[...] man verpflanzt ein Stück Italien an den Niederrhein und wird sich dann mitten im „Kohlenpott“ der italienischen bella maniera di vivere freuen dürfen [...]

Im westdeutschen Kohlenbergbau ist man auf italienische Arbeitskräfte nicht allzu gut zu sprechen. Man hat es oft mit ihnen versucht, weil Bergarbeiter nun einmal Mangelware sind – aber am Ende gab es immer Enttäuschungen.
Enttäuscht waren aber auch die Italiener: sie konnten sich nicht an die deutsche Bergmannskost gewöhnen; fern von ihren Familien, vereinzelt unter anderssprechenden Menschen, packte sie das Heimweh; und meist schon nach kurzer Zeit kehrten sie den deutschen Kartoffelschüsseln und der Arbeit den Rücken.

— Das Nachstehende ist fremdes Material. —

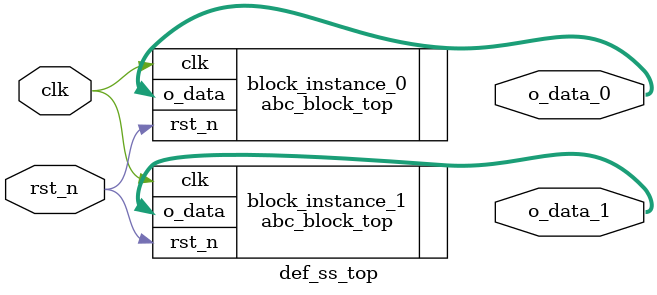
<source format=sv>
module def_ss_top(
  input            clk ,
  input          rst_n ,
  output [7:0] o_data_0,
  output [7:0] o_data_1
);
    abc_block_top  block_instance_0(
      .clk   (clk     ),
      .rst_n (rst_n   ),
      .o_data(o_data_0)
    );
    abc_block_top  block_instance_1(
      .clk   (clk     ),
      .rst_n (rst_n   ),
      .o_data(o_data_1)
    );
endmodule

</source>
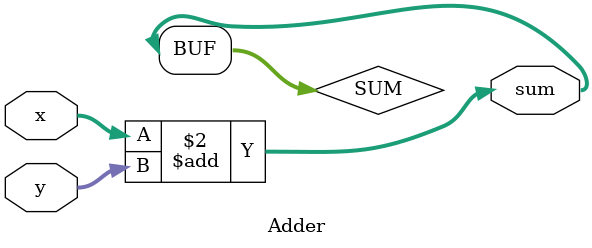
<source format=v>
module Adder(x,y,sum);

output [15:0] sum;
input [15:0]x,y;
reg [15:0]SUM;

always@(x,y)
begin 
	SUM = x+y;
end

assign sum= SUM;
endmodule

	



</source>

Bei der Bergwerksgesellschaft Walsum hat man sich trotzdem entschlossen, demnächst in großem Umfang Italiener einzustellen. Man ist zu der Überzeugung gekommen, daß die Schuld für das Scheitern früherer Versuche auf deutscher Seite zu suchen ist.
Bisher, so meint man in Walsum, hat man den Fehler gemacht, die Italiener schlechthin als „Arbeitskräfte“ zu importieren. Menschliche Arbeitskraft aber ist schließlich keine technische Einheit, die – wie die PS-Leistung einer Maschine – immer und überall verfügbar ist. Man darf von den Arbeitern keine befriedigenden Leistungen erwarten, wenn man nicht Lebensbedingungen schafft, unter denen sie sich wohl fühlen.
In Walsum sollen sich die Italiener wie zu Hause fühlen. Man baut ihnen Wohnungen in Form einer geschlossenen Siedlung: ein richtiges Italienerdorf, mit Schule und Kirche. Dann erst will man nach und nach im Laufe von zwei Jahren etwa tausend Arbeiter aus Norditalien holen – und zwar zusammen mit ihren Familien. Ein regelrechtes Umsiedlungsprojekt also: man verpflanzt ein Stück Italien an den Niederrhein und wird sich dann mitten im „Kohlenpott“ der italienischen bella maniera di vivere freuen dürfen.
Ein schöner und eigentlich naheliegender Gedanke. Es bedarf wohl keines volkswirtschaftlichen Studiums, um einzusehen, daß den italienischen Vätern die Arbeit unter Tage leichter von der Hand geht, wenn oben ihre bambini spielen, wenn zum Abendessen Spaghetti und eine Flasche Chianti auf dem Tisch stehen.
Einwände gegen das Projekt erheben noch die deutschen Kumpels und die Herren vom Betriebsrat. Man fürchtet, daß die Italiener die Löhne drücken. Aber gerade in Walsum scheint diese Gefahr gering zu sein. Einmal liegen die Löhne hier ohnehin über dem Durchschnitt, und außerdem wird dort im Akkord gearbeitet, also nicht die Arbeitszeit, sondern die Leistung bezahlt.